In the material below, write out verbatim the lines from the line containing "SCHEDULE ONLINE" to the line containing "Our Customer Reviews", both included, and omit the pictures from your answer.

[[ Data for this exercise, beginning ]]

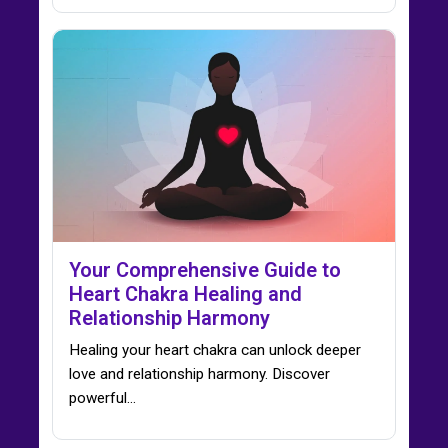
Your Comprehensive Guide to
Heart Chakra Healing and
Relationship Harmony
Healing your heart chakra can unlock deeper
love and relationship harmony. Discover
powerful…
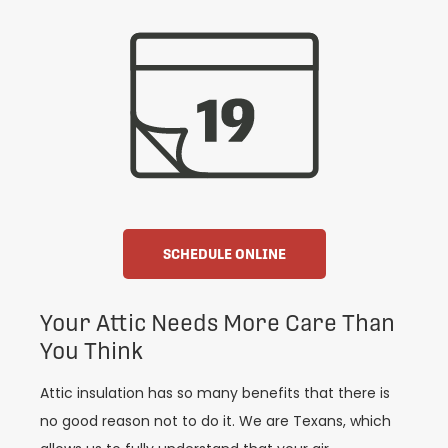
SCHEDULE ONLINE
Your Attic Needs More Care Than
You Think
Attic insulation has so many benefits that there is
no good reason not to do it. We are Texans, which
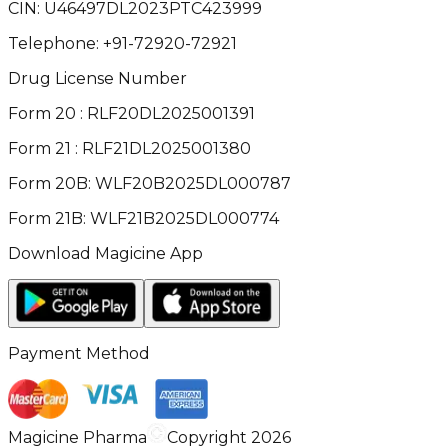
CIN:
U46497DL2023PTC423999
Telephone:
+91-72920-72921
Drug License Number
Form 20 : RLF20DL2025001391
Form 21 : RLF21DL2025001380
Form 20B: WLF20B2025DL000787
Form 21B: WLF21B2025DL000774
Download Magicine App
Payment Method
Magicine Pharma
Copyright 2026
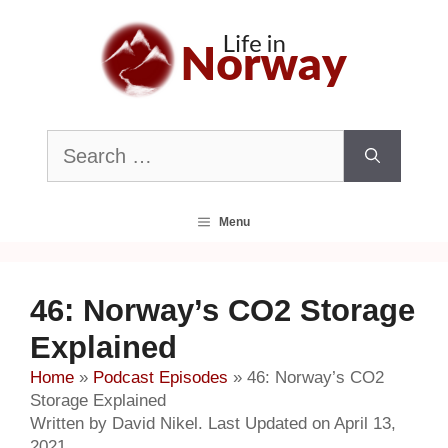
Skip
to
content
Search
for:
Menu
46: Norway’s CO2 Storage
Explained
Home
»
Podcast Episodes
»
46: Norway’s CO2
Storage Explained
Written by David Nikel. Last Updated on April 13,
2021.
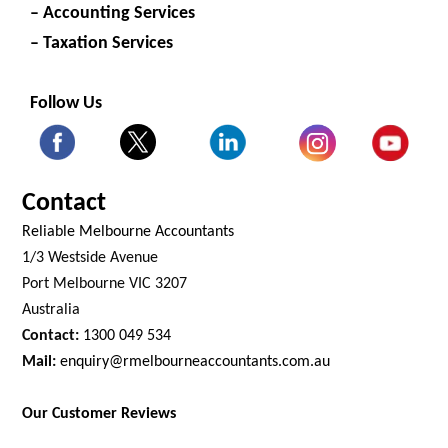
– Accounting Services
– Taxation Services
Follow Us
Contact
Reliable Melbourne Accountants
1/3 Westside Avenue
Port Melbourne VIC 3207
Australia
Contact:
1300 049 534
Mail:
enquiry@rmelbourneaccountants.com.au
Our Customer Reviews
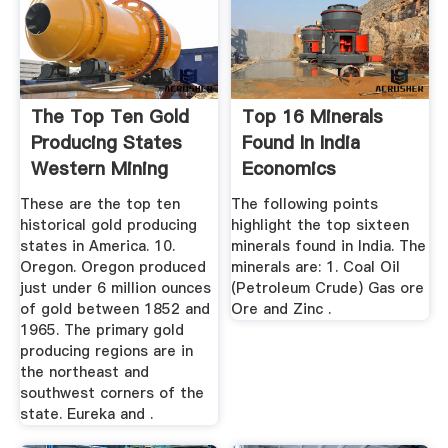
The Top Ten Gold
Top 16 Minerals
Producing States
Found In India
Western Mining
Economics
History
Discussion
These are the top ten
The following points
historical gold producing
highlight the top sixteen
states in America. 10.
minerals found in India. The
Oregon. Oregon produced
minerals are: 1. Coal Oil
just under 6 million ounces
(Petroleum Crude) Gas ore
of gold between 1852 and
Ore and Zinc .
1965. The primary gold
producing regions are in
the northeast and
southwest corners of the
state. Eureka and .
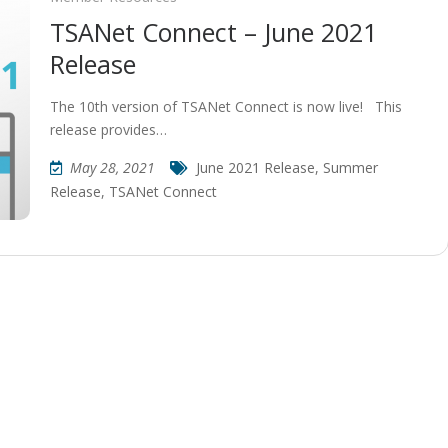
TSANet Connect – June 2021
Release
The 10th version of TSANet Connect is now live! This
release provides…
May 28, 2021
June 2021 Release
,
Summer
Release
,
TSANet Connect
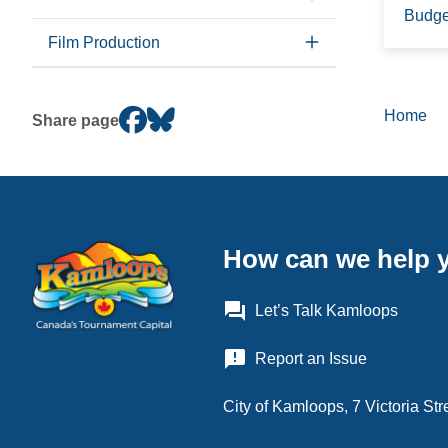
Budge
Film Production
Home
Brea
Share page
How can we help 
question_answer
Let’s Talk Kamloops
announcement
Report an Issue
City of Kamloops, 7 Victoria S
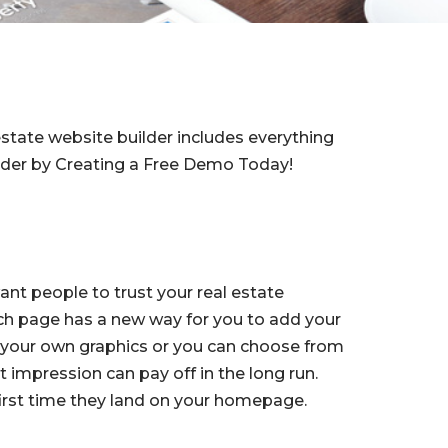
estate website builder includes everything
ilder by Creating a Free Demo Today!
want people to trust your real estate
ch page has a new way for you to add your
 your own graphics or you can choose from
t impression can pay off in the long run.
first time they land on your homepage.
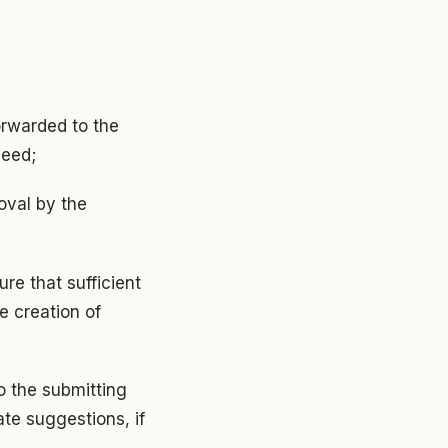
orwarded to the
need;
roval by the
ure that sufficient
e creation of
to the submitting
ate suggestions, if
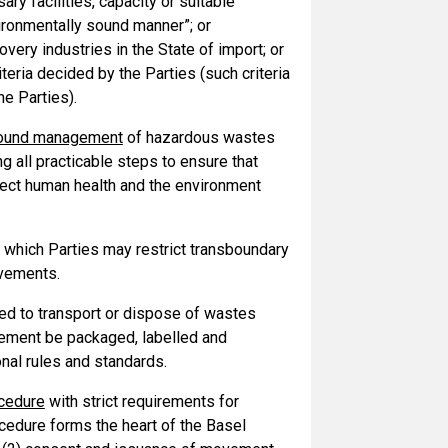
ry facilities, capacity or suitable
vironmentally sound manner”; or
overy industries in the State of import; or
eria decided by the Parties (such criteria
he Parties).
sound management
of hazardous wastes
 all practicable steps to ensure that
ect human health and the environment
n which Parties may restrict transboundary
ovements.
wed to transport or dispose of wastes
vement be packaged, labelled and
nal rules and standards.
ocedure
with strict requirements for
edure forms the heart of the Basel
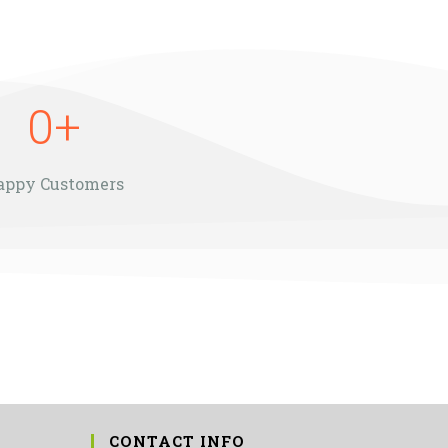
0
+
appy Customers
CONTACT INFO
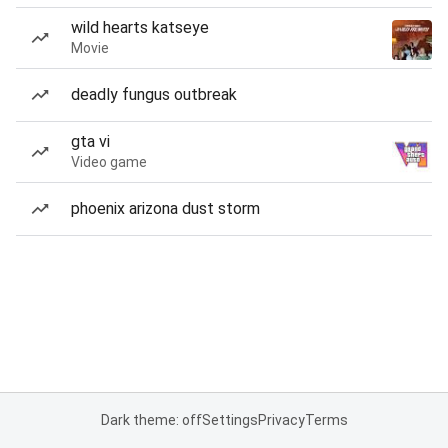
wild hearts katseye
Movie
deadly fungus outbreak
gta vi
Video game
phoenix arizona dust storm
Dark theme: off
Settings
Privacy
Terms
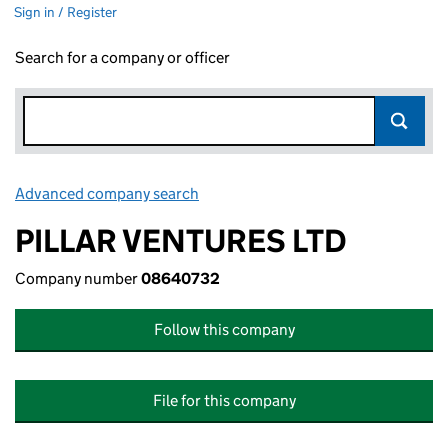
Sign in / Register
Search for a company or officer
Advanced company search
Link opens in new window
PILLAR VENTURES LTD
Company number
08640732
Follow this company
File for this company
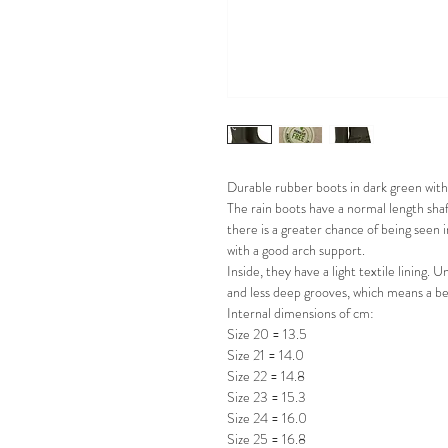
Durable rubber boots in dark green with 
The rain boots have a normal length shaf
there is a greater chance of being seen 
with a good arch support.
Inside, they have a light textile lining
and less deep grooves, which means a b
Internal dimensions of cm:
Size 20 = 13.5
Size 21 = 14.0
Size 22 = 14.8
Size 23 = 15.3
Size 24 = 16.0
Size 25 = 16.8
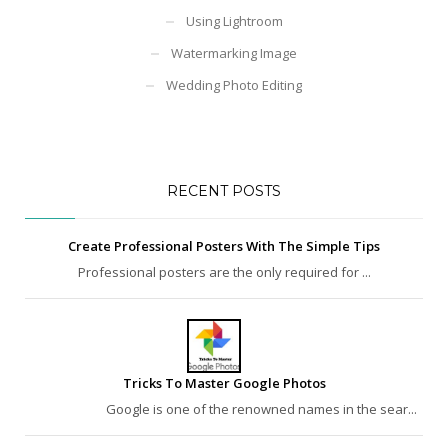
Using Lightroom
Watermarking Image
Wedding Photo Editing
RECENT POSTS
Create Professional Posters With The Simple Tips
Professional posters are the only required for ...
Tricks To Master Google Photos
Google is one of the renowned names in the sear...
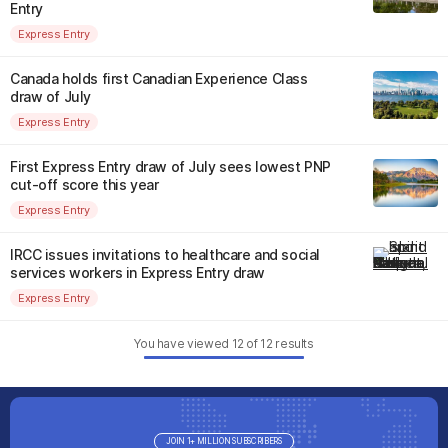
Entry
Express Entry
Canada holds first Canadian Experience Class
draw of July
Express Entry
First Express Entry draw of July sees lowest PNP
cut-off score this year
Express Entry
IRCC issues invitations to healthcare and social
services workers in Express Entry draw
Express Entry
You have viewed
12
of
12
results
JOIN 1+ MILLION SUBSCRIBERS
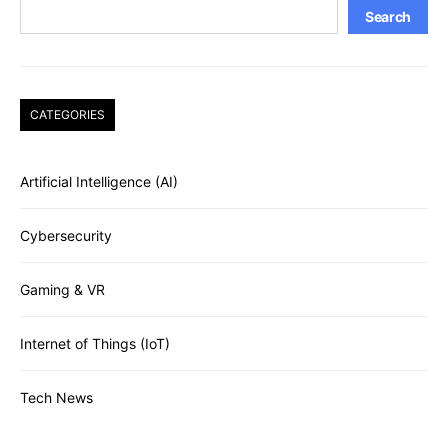
Search
CATEGORIES
Artificial Intelligence (AI)
Cybersecurity
Gaming & VR
Internet of Things (IoT)
Tech News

[[ Data for this exercise, end ]]

Answer box
SCHEDULE ONLINE
Your Attic Needs More Care Than
You Think
Attic insulation has so many benefits that there is
no good reason not to do it. We are Texans, which
CIN:
U46497DL2023PTC423999
Telephone:
+91-72920-72921
Drug License Number
Form 20 : RLF20DL2025001391
Form 21 : RLF21DL2025001380
Form 20B: WLF20B2025DL000787
Form 21B: WLF21B2025DL000774
Download Magicine App
Payment Method
Magicine Pharma
Copyright 2026
Skip
to
content
Search
for:
Menu
46: Norway’s CO2 Storage
Explained
Home
»
Podcast Episodes
»
46: Norway’s CO2
Storage Explained
Written by David Nikel. Last Updated on April 13,
2021.
– Accounting Services
– Taxation Services
Follow Us
Contact
Reliable Melbourne Accountants
1/3 Westside Avenue
Port Melbourne VIC 3207
Australia
Contact:
1300 049 534
Mail:
enquiry@rmelbourneaccountants.com.au
Our Customer Reviews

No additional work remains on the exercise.